3 Responses to Wie Vietnam in chinesische Hände fiel (II)

  1. Linksaussen says:

    Ich lese diese historischen Exkurse (was schon fast eine despektierliche Bezeichnung ist) immer gerne und interessiert. Noch mehr würde ich mich über weiterführende Literatur freuen.

  2. ngungon says:

    Weiterführende Literatur auf Deutsch gibt es meines Wissens so gut wie überhaupt nicht. Das einzige halbwegs brauchbare, was ich kenne ist Band 18 der „Fischer Weltgeschichte“: „Südostasien vor der Kolonialzeit“.

    Auch auf Englisch und Französisch ist die Ausbeute für Frühgeschichte, Antike, Mittelalter in Vietnam eher mager.
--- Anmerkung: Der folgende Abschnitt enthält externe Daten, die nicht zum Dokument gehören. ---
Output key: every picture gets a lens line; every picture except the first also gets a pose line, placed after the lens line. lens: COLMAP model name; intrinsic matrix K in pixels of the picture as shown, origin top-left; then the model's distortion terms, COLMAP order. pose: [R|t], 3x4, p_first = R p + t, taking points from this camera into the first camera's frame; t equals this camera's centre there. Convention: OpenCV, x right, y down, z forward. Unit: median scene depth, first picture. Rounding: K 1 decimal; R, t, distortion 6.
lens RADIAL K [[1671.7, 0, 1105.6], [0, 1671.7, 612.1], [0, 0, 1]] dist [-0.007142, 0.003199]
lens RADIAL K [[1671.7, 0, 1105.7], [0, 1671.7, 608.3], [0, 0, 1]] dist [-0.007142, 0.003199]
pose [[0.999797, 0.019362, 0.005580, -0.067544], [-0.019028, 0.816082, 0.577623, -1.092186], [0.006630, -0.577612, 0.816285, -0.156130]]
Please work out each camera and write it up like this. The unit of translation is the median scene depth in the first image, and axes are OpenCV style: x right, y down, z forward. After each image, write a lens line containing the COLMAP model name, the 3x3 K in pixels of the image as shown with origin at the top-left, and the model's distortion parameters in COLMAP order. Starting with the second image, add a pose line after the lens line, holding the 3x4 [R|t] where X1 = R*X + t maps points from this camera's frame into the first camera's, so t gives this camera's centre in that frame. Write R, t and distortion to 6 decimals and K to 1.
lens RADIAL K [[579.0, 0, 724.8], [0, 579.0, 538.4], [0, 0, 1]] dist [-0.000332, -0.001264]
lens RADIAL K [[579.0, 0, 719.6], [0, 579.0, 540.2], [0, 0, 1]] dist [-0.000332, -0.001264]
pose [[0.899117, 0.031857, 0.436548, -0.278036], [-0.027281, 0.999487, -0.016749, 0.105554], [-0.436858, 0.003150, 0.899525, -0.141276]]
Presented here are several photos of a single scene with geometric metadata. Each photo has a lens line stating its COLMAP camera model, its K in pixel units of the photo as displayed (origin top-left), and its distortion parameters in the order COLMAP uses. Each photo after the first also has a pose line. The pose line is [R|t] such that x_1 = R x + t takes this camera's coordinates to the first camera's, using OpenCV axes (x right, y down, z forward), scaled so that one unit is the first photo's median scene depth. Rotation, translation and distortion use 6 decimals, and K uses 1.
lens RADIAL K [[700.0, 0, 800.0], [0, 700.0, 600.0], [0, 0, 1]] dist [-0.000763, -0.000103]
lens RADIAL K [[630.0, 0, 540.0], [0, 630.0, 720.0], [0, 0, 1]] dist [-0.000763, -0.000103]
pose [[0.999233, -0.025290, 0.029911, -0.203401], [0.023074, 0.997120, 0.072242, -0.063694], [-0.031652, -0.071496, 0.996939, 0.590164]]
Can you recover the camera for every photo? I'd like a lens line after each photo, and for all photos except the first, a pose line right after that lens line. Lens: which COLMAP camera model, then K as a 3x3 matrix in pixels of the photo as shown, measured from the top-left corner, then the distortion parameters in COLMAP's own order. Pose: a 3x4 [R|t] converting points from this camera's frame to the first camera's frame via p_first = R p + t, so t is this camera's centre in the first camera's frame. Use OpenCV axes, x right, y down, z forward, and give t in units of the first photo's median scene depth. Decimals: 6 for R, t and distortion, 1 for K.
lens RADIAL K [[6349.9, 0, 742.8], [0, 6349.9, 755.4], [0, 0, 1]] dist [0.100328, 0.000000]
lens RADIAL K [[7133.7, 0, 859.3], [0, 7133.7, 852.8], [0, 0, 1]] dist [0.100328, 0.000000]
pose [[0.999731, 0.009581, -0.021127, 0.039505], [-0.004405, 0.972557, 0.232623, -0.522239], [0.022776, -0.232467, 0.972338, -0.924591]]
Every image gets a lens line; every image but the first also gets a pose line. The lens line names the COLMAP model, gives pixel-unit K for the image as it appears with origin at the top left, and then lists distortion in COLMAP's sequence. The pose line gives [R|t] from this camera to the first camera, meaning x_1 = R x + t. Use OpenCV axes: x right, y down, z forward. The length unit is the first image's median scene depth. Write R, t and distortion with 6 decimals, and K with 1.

Am hilfreichsten finde ich bislang die „Cambridge History of Southeast Asia“, die es als Taschenbuch in einer vierteiligen Reihe gibt. Behandelt zwar ganz Südostasien, was aber auch nicht verkehrt ist, man kann die Ereignisse in Vietnam besser in den regionalen Kontext einordnen.

    Teile der Zusammenfassung DIESES Exkurses (die Zeit vor der vietnamesischen Reichsgründung) stammen von Keith Weller Taylor „The Birth of Vietnam“. Das Buch ist zwar schon etwas älter, aber der Autor hat sehr sorgfältig vietnamesische und chinesische Quellen ausgewertet, und sie jeweils auch vorgestellt. Wobei da sicherlich in den nächsten Jahrzehnten auch noch komplett neue Forschungsergebnisse möglich sind.

    Die vietnamesische Geschichtswissenschaft steckt leider noch ein wenig in den Kinderschuhen, vor allem was fundiert-kritische Quellenanalyse angeht. Außerdem sehe ich das Problem, dass es an vietnamesischen Hochschulen auch mittelfristig kaum Anreiz geben wird, bestimmte nationalhistorische Heiligtümer zu hinterfragen, wie die Entstehung des Volkes an sich, die Motive bestimmter Widerstandskämpfer (Trung-Schwestern, etc.) oder die Rolle des chinesischen Einflusses. Da es für Vietnam als kleiner Nachbar einfach wichtig ist, sich von China dezidiert abzugrenzen, scheint mir oft die Schlagrichtung der Forschung im Vorfeld bereits klar zu sein. Anders gesagt: Betrieben wird hier vor allem Nationalhistorik, mit Betonung auf „national“.

  3. Linksaussen says:

    Vielen Dank. Die Cambridge History hatte ich auch schon mal ins Auge gefasst, vermutlich auch von Dir empfohlen.

    Die nationale Ausrichtung der vietnamesischen Geschichtswissenschaft wundert mich nicht.